-- The input follows --
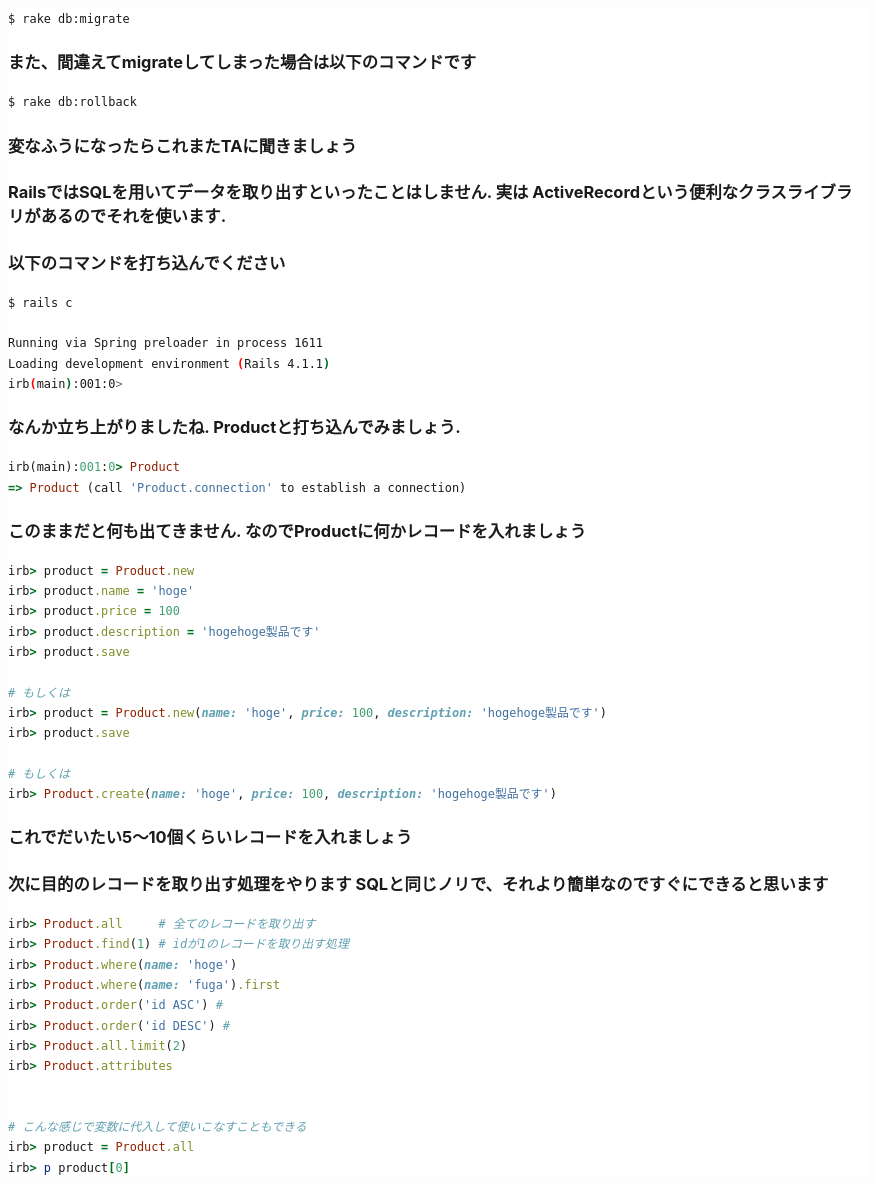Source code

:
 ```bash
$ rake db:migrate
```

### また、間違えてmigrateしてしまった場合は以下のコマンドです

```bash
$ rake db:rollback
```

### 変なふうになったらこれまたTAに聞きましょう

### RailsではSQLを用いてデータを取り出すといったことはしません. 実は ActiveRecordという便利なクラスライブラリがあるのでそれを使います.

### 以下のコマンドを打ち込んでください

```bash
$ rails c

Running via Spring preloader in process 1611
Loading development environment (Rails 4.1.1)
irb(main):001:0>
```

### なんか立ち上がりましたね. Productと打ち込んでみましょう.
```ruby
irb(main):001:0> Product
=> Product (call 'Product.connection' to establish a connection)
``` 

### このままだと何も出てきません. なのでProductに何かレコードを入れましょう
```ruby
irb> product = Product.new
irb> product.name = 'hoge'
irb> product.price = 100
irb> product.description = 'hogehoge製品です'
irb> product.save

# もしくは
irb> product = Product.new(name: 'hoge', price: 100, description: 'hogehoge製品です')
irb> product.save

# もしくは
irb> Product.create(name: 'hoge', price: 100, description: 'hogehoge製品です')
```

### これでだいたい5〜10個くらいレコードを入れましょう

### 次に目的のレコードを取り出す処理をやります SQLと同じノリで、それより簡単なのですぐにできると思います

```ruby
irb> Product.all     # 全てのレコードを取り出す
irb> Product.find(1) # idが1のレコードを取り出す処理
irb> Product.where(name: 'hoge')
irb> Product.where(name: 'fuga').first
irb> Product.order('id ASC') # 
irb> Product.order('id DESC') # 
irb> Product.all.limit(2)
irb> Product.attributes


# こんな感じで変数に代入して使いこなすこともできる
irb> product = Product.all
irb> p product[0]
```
-- The input concluded --
-- The input follows --
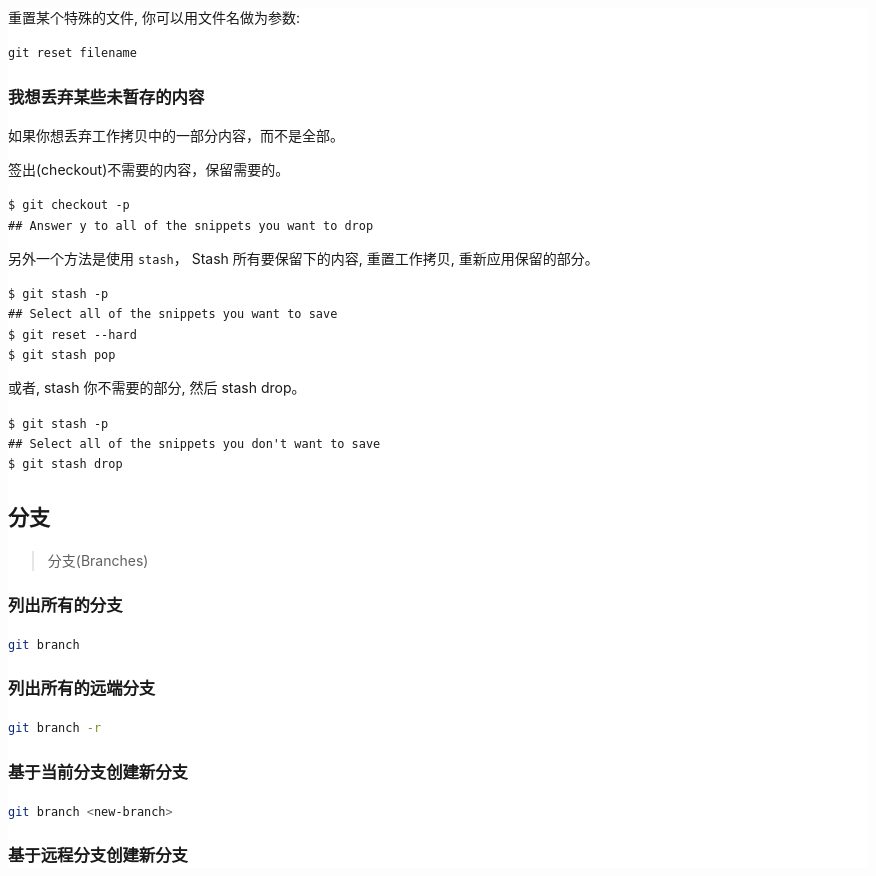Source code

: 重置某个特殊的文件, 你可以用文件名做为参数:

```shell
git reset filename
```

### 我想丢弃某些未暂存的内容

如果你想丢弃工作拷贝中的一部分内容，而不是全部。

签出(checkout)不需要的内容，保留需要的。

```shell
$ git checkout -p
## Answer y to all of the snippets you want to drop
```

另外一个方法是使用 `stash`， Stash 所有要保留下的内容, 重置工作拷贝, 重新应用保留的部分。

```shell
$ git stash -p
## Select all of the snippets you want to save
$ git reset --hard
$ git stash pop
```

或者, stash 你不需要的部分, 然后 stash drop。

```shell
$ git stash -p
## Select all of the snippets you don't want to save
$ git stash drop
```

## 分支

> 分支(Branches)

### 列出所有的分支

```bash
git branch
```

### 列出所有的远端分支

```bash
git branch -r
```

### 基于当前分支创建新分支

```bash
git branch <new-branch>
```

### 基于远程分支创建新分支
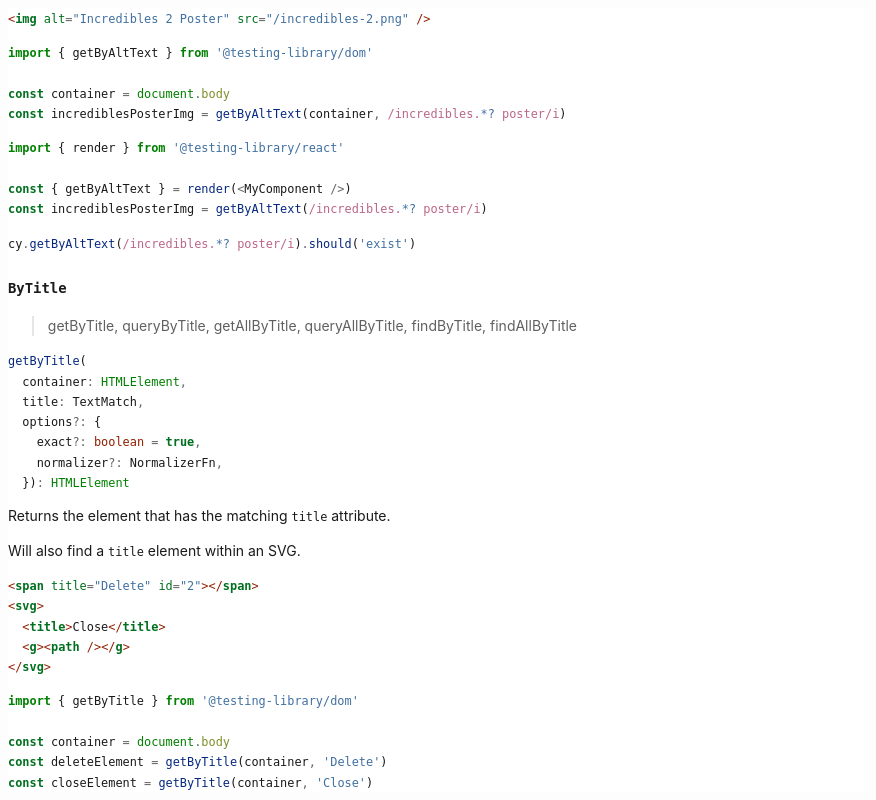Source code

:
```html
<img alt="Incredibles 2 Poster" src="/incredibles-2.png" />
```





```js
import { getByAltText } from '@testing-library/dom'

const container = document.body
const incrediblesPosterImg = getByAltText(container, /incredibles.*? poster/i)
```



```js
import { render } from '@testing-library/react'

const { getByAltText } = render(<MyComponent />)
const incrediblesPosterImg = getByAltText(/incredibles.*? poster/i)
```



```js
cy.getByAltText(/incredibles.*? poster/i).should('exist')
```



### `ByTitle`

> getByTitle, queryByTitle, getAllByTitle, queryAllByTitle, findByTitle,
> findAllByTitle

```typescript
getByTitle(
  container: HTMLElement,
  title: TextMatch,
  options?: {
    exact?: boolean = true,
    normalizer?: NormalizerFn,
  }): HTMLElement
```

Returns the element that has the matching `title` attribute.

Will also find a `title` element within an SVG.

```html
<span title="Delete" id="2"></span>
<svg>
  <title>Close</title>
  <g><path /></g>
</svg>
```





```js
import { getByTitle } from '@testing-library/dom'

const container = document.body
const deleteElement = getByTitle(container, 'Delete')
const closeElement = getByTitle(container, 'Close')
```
-- The input concluded --
State the number of lines in the preceding entries that include the word "hogehoge製品です". Provide nothing else.

3